Stress arousal is likely to be one pathway through which chronic stress may impact cellular aging (Sapolsky, 2004). Chronic life stress can lead to overexposure to stress responsive adrenal hormones, primarily cortisol and catecholamines, or to hyporesponsiveness, also reflecting dysregulation (McEwen, 1998). In addition to adrenal hormones, autonomic nervous system reactivity to stress, particularly heart rate variability, can serve as a physiological index of stress vulnerability, and is related to anxiety (Porges, 1995, Friedman Thayer, 1998). We thus examined whether telomerase levels and telomere length in peripheral blood mononucleocytes (PBMCs) are associated with two indices of stress arousal—nocturnal excretion of stress hormones (catecholamines and cortisol) and autonomic nervous system stress reactivity to a standardized stressor (vagal tone or heart rate variability).

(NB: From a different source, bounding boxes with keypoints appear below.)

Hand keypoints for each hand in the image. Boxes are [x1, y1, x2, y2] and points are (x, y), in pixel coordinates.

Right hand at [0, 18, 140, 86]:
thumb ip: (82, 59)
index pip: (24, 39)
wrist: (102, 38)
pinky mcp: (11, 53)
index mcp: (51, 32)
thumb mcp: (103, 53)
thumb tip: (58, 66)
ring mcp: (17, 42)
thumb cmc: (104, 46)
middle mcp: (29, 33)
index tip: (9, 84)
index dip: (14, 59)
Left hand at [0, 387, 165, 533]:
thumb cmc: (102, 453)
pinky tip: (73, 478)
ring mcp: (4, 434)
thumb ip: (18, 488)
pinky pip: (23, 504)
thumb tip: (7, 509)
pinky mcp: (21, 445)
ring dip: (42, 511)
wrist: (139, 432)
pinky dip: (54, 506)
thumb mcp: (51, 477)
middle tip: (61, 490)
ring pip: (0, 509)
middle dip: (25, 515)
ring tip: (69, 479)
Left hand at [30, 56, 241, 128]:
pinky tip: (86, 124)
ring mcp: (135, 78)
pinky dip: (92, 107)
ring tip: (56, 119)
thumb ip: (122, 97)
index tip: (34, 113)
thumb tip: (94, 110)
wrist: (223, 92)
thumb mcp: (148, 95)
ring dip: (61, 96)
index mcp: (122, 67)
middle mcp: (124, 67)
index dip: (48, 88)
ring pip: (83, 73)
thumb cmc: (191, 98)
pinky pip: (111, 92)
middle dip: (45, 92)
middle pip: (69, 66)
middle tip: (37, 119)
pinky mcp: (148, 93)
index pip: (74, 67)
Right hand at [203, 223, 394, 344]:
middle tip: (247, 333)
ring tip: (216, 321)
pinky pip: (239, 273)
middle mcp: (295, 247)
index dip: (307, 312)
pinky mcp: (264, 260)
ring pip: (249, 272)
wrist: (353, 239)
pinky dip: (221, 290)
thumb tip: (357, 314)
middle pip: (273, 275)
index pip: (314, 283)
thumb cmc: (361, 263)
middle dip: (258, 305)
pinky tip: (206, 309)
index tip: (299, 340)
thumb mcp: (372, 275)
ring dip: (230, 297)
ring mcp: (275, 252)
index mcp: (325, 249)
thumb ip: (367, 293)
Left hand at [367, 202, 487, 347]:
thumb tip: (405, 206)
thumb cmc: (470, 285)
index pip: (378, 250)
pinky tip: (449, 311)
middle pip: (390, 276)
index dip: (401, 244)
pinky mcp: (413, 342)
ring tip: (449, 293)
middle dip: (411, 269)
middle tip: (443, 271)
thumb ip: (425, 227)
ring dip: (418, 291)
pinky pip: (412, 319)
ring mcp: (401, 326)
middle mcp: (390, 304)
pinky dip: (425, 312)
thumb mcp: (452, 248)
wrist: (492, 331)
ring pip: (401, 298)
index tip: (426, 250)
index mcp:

Psychological stress has recently emerged as one of the major risk factors for CVD. The largest epidemiological study of risk factors for CVD to date, with almost 30,000 participants, across 52 countries, identified the top six modifiable risk factors: cigarette smoking, poor lipid profile, high blood pressure, diabetes, abdominal obesity, and an index of psychosocial stress (Yusef et al., 2004). The cellular mechanisms by which many of these physiological and behavioral risk factors, particularly stress, can lead to disease are not well understood.

However, there is now converging evidence from basic and clinical studies that telomere maintenance plays an important role in organismal longevity. Shorter telomeres in human leukocytes have been linked to age-related conditions and diseases including hypertension, greater pulse pressure, hypercholesterolemia (reviewed in Serrano and Andres, 2004), and increases in insulin resistance (Gardner et al., 2005). Moreover, in the only prospective study of telomere length and longevity, telomere length predicted earlier mortality, particularly from infections and CVD (Cawthon et al., 2003). It is unknown exactly how telomere maintenance might influence CVD processes. Telomerase increases telomere length. Although telomerase has not been examined in relation to CVD risk in humans, telomerase insufficiency leads to bone marrow failure (Marrone et al., 2005), while in animal studies and in vitro, telomerase insufficiency has been linked to cardiovascular pathobiology (Yang et al., 1999, Oh et al., 2003). These findings raise the possibility that telomerase may play an important role in early development of CVD in humans.

Given the inter-relationships between stress, telomere length and CVD risk factors, in the present study we also examined the relationship between cellular aging and CVD risk factors. We tested whether telomere length and telomerase were related to early development of the top CVD risk factors, in a sample of healthy young women (i.e. those without frank disease). Further, many CVD risk factors tend to be correlated, representing underlying insulin resistance, labeled as the Metabolic or Insulin Resistance Syndrome (Reaven, 1988). The Metabolic Syndrome tends to accrue with aging and is a well-established precursor to chronic diseases, most notably CVD (Lakka et al., 2002). Therefore, we examined whether cell aging was linked to this underlying syndrome, in addition to individual risk factors. We specifically tested the hypothesis that women with greater levels of cellular aging (i.e. shorter PBMC telomere length and lower telomerase activity) would have greater stress arousal and CVD risk factors, including level of Metabolic Syndrome.